Super Tuesday was very good to Joe Biden. Roughly one-third of Democrats nationwide cast their ballots for president in the first big primary election of the year, although not all of those ballots have yet been counted. Accordingly, we won’t be unfreezing our primary forecast until we have a clearer picture of the exact results. But we can confidently say that, whenever it bleeps and bloops back to life, the forecast will show Biden on the rise. Not only did he win the states he was expected to win on Tuesday, but he proved his cross-sectional appeal by notching a few wins on what was supposed to be Sen. Bernie Sanders’s turf.
Heading into yesterday, it looked like Super Tuesday was going to break down along regional lines, with Biden winning the Southern states and Sanders winning those in the North and West. Biden certainly held up his end of the bargain: Our model gave Biden a 2 in 3 chance or better of winning the six Southern states of Alabama, Arkansas, North Carolina, Oklahoma, Tennessee and Virginia — and he carried all six by double digits. In fact, he exceeded our already-lofty expectations in these states. For example, our average forecast in Virginia put Biden at 43 percent of the vote and Sanders at 23 percent; Biden got 53 percent in real life and Sanders 23 percent. And in Alabama, we forecasted that Biden would beat Sanders 44 percent to 21 percent, on average; the final results were Biden 63 percent, Sanders 17 percent.
Crucially, Biden also won Texas in a close race; ABC News finally called the state at 2 a.m. Eastern as Biden held a 33-percent-to-29-percent lead over Sanders. Texas was the most up-in-the-air state in our forecast, so it was always going to be a bellwether for who was having a good night on Tuesday. Of course, the fact that it is worth the second-most delegates of any state doesn’t hurt either.
But Biden’s most impressive wins came in Massachusetts and Minnesota, where Sanders entered Super Tuesday as a slight favorite — and Biden wasn’t even the most likely candidate to upset him.
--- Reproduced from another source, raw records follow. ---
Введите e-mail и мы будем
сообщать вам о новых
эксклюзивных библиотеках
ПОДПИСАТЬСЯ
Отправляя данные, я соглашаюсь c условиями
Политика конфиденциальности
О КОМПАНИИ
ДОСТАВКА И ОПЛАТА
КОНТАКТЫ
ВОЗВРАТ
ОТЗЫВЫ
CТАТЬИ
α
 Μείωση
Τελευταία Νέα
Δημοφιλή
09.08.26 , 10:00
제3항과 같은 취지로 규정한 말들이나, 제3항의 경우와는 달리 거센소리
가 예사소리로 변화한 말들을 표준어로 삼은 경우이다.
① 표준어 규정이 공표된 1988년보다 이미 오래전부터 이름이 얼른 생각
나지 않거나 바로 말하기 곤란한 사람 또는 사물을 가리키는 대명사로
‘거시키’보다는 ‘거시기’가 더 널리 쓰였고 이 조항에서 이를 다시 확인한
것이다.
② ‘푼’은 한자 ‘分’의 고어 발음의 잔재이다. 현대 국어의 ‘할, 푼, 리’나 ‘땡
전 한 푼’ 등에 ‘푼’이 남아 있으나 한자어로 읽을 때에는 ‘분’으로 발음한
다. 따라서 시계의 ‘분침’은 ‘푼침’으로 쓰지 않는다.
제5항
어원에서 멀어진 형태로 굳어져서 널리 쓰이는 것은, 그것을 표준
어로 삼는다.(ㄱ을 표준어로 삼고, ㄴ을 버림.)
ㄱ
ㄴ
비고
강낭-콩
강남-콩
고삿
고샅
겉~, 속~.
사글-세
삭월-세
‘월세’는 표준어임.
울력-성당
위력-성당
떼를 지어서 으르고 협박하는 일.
Per our forecast, Biden had only a 1 in 5 chance of carrying each state, and yet he won Massachusetts by 7 points and Minnesota by a daunting 9. Both wins showed Biden’s ability to expand his coalition outside his usual comfort zone. Minnesota is a state that has relatively few voters of color (a key part of Biden’s base) and that Sanders won by 23 points in 2016. But the last-minute endorsement of Minnesota Sen. Amy Klobuchar, who dropped out of the race to support Biden, was apparently very influential. And in Massachusetts, Biden effectively kneecapped home-state Sen. Elizabeth Warren by usurping her former base of college-educated whites; Biden carried the upper-class suburbs that ring Boston.
So far, the only states that Sanders is projected or likely to win are three Western states — California, Colorado and Utah — plus Vermont. Sanders was never in danger of losing his home state (he had a greater than 99 percent chance to win Vermont, according to our forecast), and he may have been saved in the West by the fact that all three states vote primarily by mail (and therefore cast many of their ballots before this week, when Biden experienced a surge of endorsements and popular support). According to exit polls, voters who made up their mind on whom to vote for within the last few days broke heavily for Biden. And even in states like North Carolina, Biden did merely OK among early voters but cleaned up among Election Day voters.
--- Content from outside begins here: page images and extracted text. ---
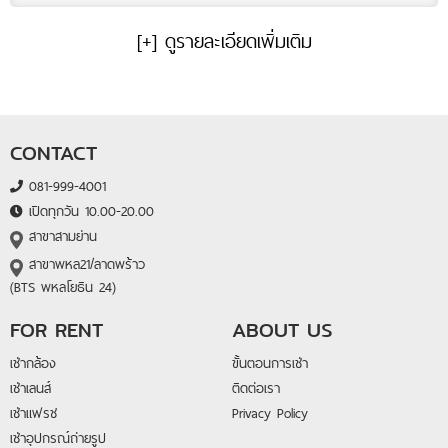
[+] ดูรายละเอียดเพิ่มเติม
CONTACT
081-999-4001
เปิดทุกวัน 10.00-20.00
สาขาสามย่าน
สาขาพหล21/ลาดพร้าว
(BTS พหลโยธิน 24)
FOR RENT
ABOUT US
เช่ากล้อง
ขั้นตอนการเช่า
เช่าเลนส์
ติดต่อเรา
เช่าแฟรช
Privacy Policy
เช่าอุปกรณ์ถ่ายรูป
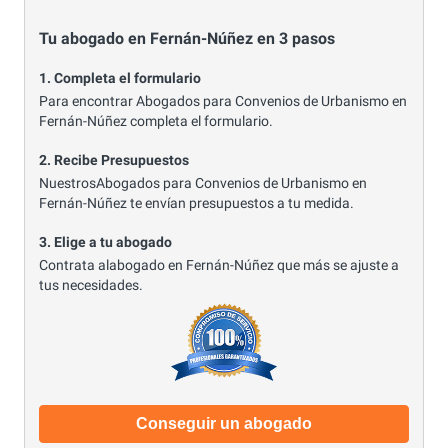
Tu abogado en Fernán-Núñez en 3 pasos
1. Completa el formulario
Para encontrar Abogados para Convenios de Urbanismo en
Fernán-Núñez completa el formulario.
2. Recibe Presupuestos
NuestrosAbogados para Convenios de Urbanismo en
Fernán-Núñez te envían presupuestos a tu medida.
3. Elige a tu abogado
Contrata alabogado en Fernán-Núñez que más se ajuste a
tus necesidades.
Conseguir un abogado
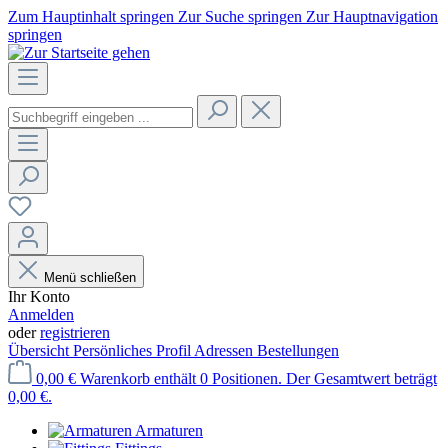
Zum Hauptinhalt springen
Zur Suche springen
Zur Hauptnavigation
springen
Menü schließen
Ihr Konto
Anmelden
oder
registrieren
Übersicht
Persönliches Profil
Adressen
Bestellungen
0,00 €
Warenkorb enthält 0 Positionen. Der Gesamtwert beträgt
0,00 €.
Armaturen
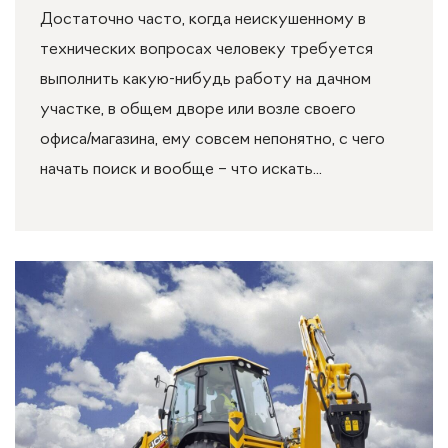
Достаточно часто, когда неискушенному в
технических вопросах человеку требуется
выполнить какую-нибудь работу на дачном
участке, в общем дворе или возле своего
офиса/магазина, ему совсем непонятно, с чего
начать поиск и вообще – что искать...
Finally, there are a couple states where we still don’t have conclusive results. As of Wednesday morning, Maine was still too close to call, although that in and of itself is a win for Biden; we gave him only a 1 in 4 chance of carrying the state entering the night. And although some outlets (though not our colleagues at ABC News) have called California for Sanders, the results there are still very preliminary, since mail-in ballots can arrive as late as Friday and still be counted. Given that California is worth 415 pledged delegates, the exact, final results there could make a big difference to each candidate’s delegate math. Indeed, with plenty of votes still to be counted in Colorado, Maine and Utah as well, the final national delegate totals probably won’t be clear for several days.